● **Selected excerpt**:
By: Wendy E. Ward, BArts & Sci (hons), MSc, PhD & Peter C. Fritz, BSc, DDS, FRCD(C), PhD
Serum 25-hydroxyvitamin D is the clinically useful marker of vitamin D status, and it is this form of vitamin D that is measured when a physician requests a “vitamin D test” for a patient. To achieve serum 25-hydroxyvitamin D levels of greater than 75 nmol/L, a vitamin D intake of at least 1,000 IU (25 ug) vitamin D per day would be required. Before we discuss the specifics of the relationship of vitamin D with periodontal health, it is prudent to provide some background about the current dietary recommendations for vitamin D.
Current recommendations for Vitamin D
For Canada and the United States, the current Dietary Reference Intake for vitamin D was released in 1997. The recommended level of vitamin D intake for men and women over age 30 are the following (6):
31-50 years 200 IU (5 ug)
51-70 years 400 IU (10 ug)

● **Saved data entries**:
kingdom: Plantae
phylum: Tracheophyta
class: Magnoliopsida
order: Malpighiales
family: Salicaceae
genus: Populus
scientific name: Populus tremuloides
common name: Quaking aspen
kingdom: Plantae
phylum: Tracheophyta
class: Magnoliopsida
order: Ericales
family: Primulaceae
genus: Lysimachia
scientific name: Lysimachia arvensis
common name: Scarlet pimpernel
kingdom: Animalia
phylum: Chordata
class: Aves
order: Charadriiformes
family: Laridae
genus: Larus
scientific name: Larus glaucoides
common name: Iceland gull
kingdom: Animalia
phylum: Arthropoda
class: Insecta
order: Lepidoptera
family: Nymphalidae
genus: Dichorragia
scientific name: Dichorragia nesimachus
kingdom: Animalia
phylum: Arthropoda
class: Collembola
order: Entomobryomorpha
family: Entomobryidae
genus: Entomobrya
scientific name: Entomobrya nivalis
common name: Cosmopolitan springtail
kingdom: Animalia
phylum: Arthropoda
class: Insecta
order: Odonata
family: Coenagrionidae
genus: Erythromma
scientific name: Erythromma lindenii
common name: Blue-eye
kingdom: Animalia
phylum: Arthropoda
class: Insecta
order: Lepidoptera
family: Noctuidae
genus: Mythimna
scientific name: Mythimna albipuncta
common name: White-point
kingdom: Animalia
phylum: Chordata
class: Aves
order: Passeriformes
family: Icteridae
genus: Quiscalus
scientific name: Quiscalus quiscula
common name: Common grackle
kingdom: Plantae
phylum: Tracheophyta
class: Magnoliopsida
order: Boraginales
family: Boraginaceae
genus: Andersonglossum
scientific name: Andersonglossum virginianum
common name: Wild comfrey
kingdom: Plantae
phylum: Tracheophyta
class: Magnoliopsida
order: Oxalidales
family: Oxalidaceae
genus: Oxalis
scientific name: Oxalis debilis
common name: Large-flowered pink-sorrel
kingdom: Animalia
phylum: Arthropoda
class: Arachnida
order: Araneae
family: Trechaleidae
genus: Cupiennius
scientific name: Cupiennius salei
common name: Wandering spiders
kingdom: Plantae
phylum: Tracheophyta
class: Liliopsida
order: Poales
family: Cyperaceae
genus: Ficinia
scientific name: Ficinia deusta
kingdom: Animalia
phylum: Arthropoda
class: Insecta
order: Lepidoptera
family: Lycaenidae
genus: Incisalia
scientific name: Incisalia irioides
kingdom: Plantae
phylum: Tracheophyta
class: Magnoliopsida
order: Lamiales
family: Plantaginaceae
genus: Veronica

● **What you have to do**: Extend the article on vitamin D and periodontal health, picking up right after the line "51-70 years 400 IU (10 ug)".

● **Answer below**:
>70 years 600 IU (15 ug)
Not surprisingly, much new and important data have been published in the ensuing years since the release of these recommendations. Of note is the fact that much research includes diseases other than those where there is a well-established role of vitamin D in bone health. This demonstrates the potential wide-ranging biological effects of vitamin D. As a result, current dietary reference intakes for vitamin D are under review and it is anticipated that an updated recommendation will be released later this year. In the meantime, several health organizations have created specific recommendations for vitamin D intakes. The Canadian Cancer Society recommends 1,000 IU (25 ug) vitamin D per day for adults – especially during the winter months when endogenous production of vitamin D is negligible – for potential protection against cancer development.
Most recently, Osteoporosis Canada has developed guidelines that recommend daily vitamin D supplements of 400 IU (10 ug) to 1,000 IU (25 ug) for adults under age 50 without osteoporosis or conditions affecting vitamin D absorption.10 Osteoporosis Canada also recommends vitamin D supplements of between 800 IU (20 ug) to 2,000 IU (50 ug) vitamin D for men and women over age 5010. Notably, these are approximately 2 to 5 times higher than current dietary reference intakes for vitamin D.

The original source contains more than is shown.